Now, in the short term, we may get caught up in the Green Fever, and slap vertical farms in some parkades and vacant lots. It is a short-sighted sort of math, but it is good-hearted. 3
For myself, I am interested in longer-term thinking. I am not interested in advocating for systems like vertical farms, which will consume enormous amounts of concrete, steel, copper and plastic, and will eventually go out of business. Why would we sink precious resources into a system that cannot be sustained?
There is real, important and durable work, sustainable work, that needs to be done. If we want to increase the food grown in cities, start replacing decorative street trees with fruit and nut trees. Advocate for systems that manage our food scraps with chickens instead of with diesel trucks and loaders. Support your peri-urban farmers for your tender greens, and ask your grocer to contract with local farmers. Start thinking about what is able to be sustained. Think about what we can have, not what we want to have.
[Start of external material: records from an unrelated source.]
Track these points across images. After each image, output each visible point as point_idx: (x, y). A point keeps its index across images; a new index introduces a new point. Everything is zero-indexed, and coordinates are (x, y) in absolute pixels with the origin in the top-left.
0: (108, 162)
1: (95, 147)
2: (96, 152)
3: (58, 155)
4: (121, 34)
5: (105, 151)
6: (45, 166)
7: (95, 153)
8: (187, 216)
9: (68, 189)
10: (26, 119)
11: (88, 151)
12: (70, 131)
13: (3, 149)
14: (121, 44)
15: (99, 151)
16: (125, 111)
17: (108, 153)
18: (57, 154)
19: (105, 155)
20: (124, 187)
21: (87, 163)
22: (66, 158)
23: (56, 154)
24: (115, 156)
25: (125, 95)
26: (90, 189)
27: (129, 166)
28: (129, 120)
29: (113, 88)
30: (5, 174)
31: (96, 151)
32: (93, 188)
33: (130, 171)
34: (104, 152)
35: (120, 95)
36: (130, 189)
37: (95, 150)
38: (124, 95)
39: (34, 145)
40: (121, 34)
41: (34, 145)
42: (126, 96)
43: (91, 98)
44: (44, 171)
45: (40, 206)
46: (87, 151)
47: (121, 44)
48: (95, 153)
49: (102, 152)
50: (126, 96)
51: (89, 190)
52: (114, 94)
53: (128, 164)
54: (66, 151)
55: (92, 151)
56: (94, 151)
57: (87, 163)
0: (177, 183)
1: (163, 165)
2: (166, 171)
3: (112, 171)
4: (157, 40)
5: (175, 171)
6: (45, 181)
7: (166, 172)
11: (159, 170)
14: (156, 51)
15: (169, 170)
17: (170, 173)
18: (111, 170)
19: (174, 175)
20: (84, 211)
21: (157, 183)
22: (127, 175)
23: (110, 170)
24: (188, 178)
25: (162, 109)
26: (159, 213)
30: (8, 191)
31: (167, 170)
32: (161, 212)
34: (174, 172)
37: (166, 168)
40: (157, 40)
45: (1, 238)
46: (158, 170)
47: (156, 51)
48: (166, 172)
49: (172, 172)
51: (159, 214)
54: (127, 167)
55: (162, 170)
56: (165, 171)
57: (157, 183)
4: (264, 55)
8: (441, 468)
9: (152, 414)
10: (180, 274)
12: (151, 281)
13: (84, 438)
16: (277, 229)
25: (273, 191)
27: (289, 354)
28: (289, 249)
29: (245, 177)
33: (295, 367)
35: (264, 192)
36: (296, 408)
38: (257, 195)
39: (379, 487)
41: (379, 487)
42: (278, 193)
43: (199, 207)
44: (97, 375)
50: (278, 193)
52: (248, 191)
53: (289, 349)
About a century ago, New York City received most of its food from within seven miles. So yes, cities need green belts. This is a durable model that has worked for humanity over the long term. Most importantly, traditional intensive farms can produce more food than they require to operate. They can be sustainable.
Ours is far from the first civilization to face the fact that our systems cannot grow forever—nothing can.4 Vertical farms are the answer to the wrong question. The question is not how many technologies we can deploy to resist change, no matter what cost to ourselves and the ecosphere. The question how do we live joyfully within our fair share of this planet.